Sound change

The law is called a certain rule-based sound change process. It is therefore beside analogy and borrowing one of the basic phenomena of language change.

According to laws apply only to a language or dialect and act only over a limited period of time. They concern, unless it is a combinatorial sound change, with a particular phoneme is generally only a few, often explainable by certain circumstances exceptions.

Examples of sound laws

Such By law ( Ostmitteldeutsche unrounding, from the 12th century ) has, for example, the Middle High German phonemes / ø / and / y / can be in many German dialects with / e / and / i / coincide.

A According to the law, namely, the Second (High German ) Sound Shift is also the reason that in words of Germanic origin, where in English a < th> stands, the Germans usually a is, for example:

  • This - this
  • Think - think
  • Thick - thick
  • Thin - thin
  • Thirst - thirst
  • Thorn - thorn
  • Three - three

History of sound laws

For historical linguistics the postulate of " Ausnahmslosigkeit the sound laws " is central. It challenges the scientists also look there to sound laws, where these are not overtly obvious. The " Ausnahmslosigkeit " prohibits the researcher rashly give up and "explain" a development as an exception. Apparent exceptions turn out on closer study often referred to as sound laws into something more complex formulation.

It was the linguist of the Leipzig School, also called neo-grammarians, who raised the Ausnahmslosigkeit to their creed. In the so-called young Grammatical Manifesto Karl Brugmann write and Hermann Osthoff:

"All sound change, as far as he mechanically going on, takes place after exceptionless laws, ie, the direction of motion is said aloud cooperative at all belonging to one, except for the case that dialect fission occurs, always the same "

With non- mechanical sound change here are mainly meant analogy and borrowing. The junggrammatische commitment is more complicated than it seems, because the " language- cooperative " or the boundaries of dialects are precisely defined by the phonetic laws.

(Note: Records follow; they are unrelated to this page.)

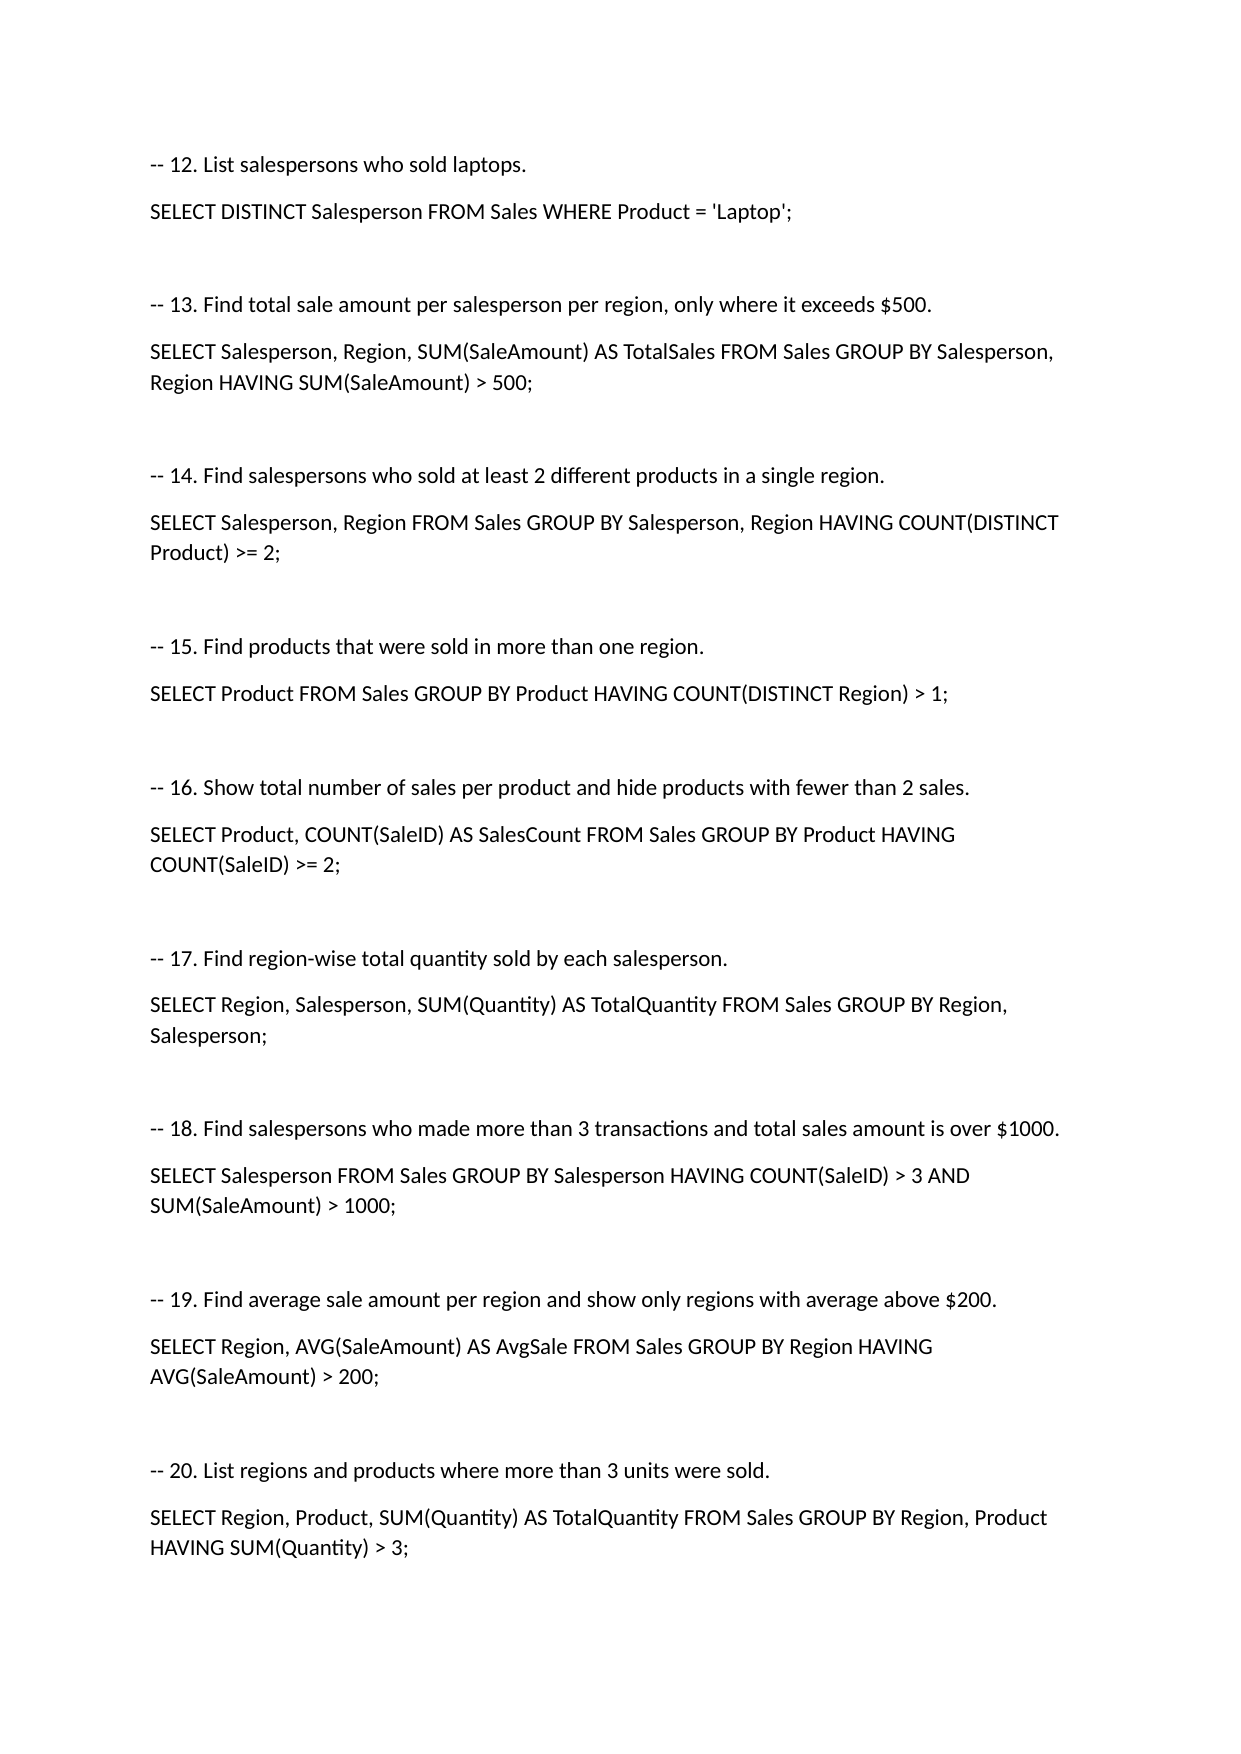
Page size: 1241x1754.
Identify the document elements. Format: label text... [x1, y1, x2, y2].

text SELECT Region, AVG(SaleAmount) AS AvgSale FROM Sales GROUP BY Region HAVING AVG(SaleAmount) > 200; [150, 1332, 1090, 1391]
text -- 13. Find total sale amount per salesperson per region, only where it exceeds $500. [150, 291, 1090, 319]
text -- 14. Find salespersons who sold at least 2 different products in a single region. [150, 461, 1090, 489]
text -- 16. Show total number of sales per product and hide products with fewer than 2 sales. [150, 773, 1090, 801]
text SELECT Product, COUNT(SaleID) AS SalesCount FROM Sales GROUP BY Product HAVING COUNT(SaleID) >= 2; [150, 820, 1090, 878]
text SELECT Salesperson FROM Sales GROUP BY Salesperson HAVING COUNT(SaleID) > 3 AND SUM(SaleAmount) > 1000; [150, 1161, 1090, 1220]
text -- 19. Find average sale amount per region and show only regions with average above $200. [150, 1285, 1090, 1313]
text -- 12. List salespersons who sold laptops. [150, 150, 1090, 178]
text SELECT DISTINCT Salesperson FROM Sales WHERE Product = 'Laptop'; [150, 197, 1090, 225]
text SELECT Region, Salesperson, SUM(Quantity) AS TotalQuantity FROM Sales GROUP BY Region, Salesperson; [150, 991, 1090, 1049]
text SELECT Salesperson, Region FROM Sales GROUP BY Salesperson, Region HAVING COUNT(DISTINCT Product) >= 2; [150, 508, 1090, 567]
text -- 17. Find region-wise total quantity sold by each salesperson. [150, 944, 1090, 972]
text SELECT Product FROM Sales GROUP BY Product HAVING COUNT(DISTINCT Region) > 1; [150, 679, 1090, 707]
text SELECT Salesperson, Region, SUM(SaleAmount) AS TotalSales FROM Sales GROUP BY Salesperson, Region HAVING SUM(SaleAmount) > 500; [150, 337, 1090, 396]
text -- 20. List regions and products where more than 3 units were sold. [150, 1456, 1090, 1484]
text -- 15. Find products that were sold in more than one region. [150, 632, 1090, 660]
text SELECT Region, Product, SUM(Quantity) AS TotalQuantity FROM Sales GROUP BY Region, Product HAVING SUM(Quantity) > 3; [150, 1503, 1090, 1561]
text -- 18. Find salespersons who made more than 3 transactions and total sales amount is over $1000. [150, 1114, 1090, 1143]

The most fertile, it is certainly to understand the requirement of Ausnahmslosigkeit as a methodological postulate. In fact, the neo-grammarians ( and probably also the researchers before them! ) Have worked practically on the basis of this understanding of methodological postulate.

On the basis of the Ausnahmslosigkeit Neogrammarians denounced many until their time recognized word relationships as " impossible ". This word must often be like in those years in Leipzig and was the older linguists (Georg Curtius, Leipzig, August Pott, Halle) from their former students relied again and again. This dispute between the younger ( which were then derided as Neogrammarians ) and the elderly has become known as The law dispute in the history of science. In writing the classical philologist Georg Curtius has it waged; the first answers were by Karl Brugmann and Delbrück Berthold.

In addition to the basic methods dispute was in these writings to specific disagreements. So the neogrammarians was clear that the Sanskrit ( Ancient Indian ) was not so originally and conservative, as it had been believed until then. The previous generation of researchers had believed that was a- sound of Sanskrit in many European languages ​​such as Latin or ancient Greek become e or o. However, the ancients could not explain why the a × a sound remained and even became e or o. Already Franz Bopp, the founder of the Indo-European, had in vain for conditions for which different development from the supposed origin of vowel a sought ( " without any secure laws for any occasions choosing from these three vowels could specify "). From the postulate of Ausnahmslosigkeit followed for Neogrammarians that not the Sanskrit had received the old vowels best, but the European languages ​​, and that a, e and o were collapsed in Sanskrit to an a - sound.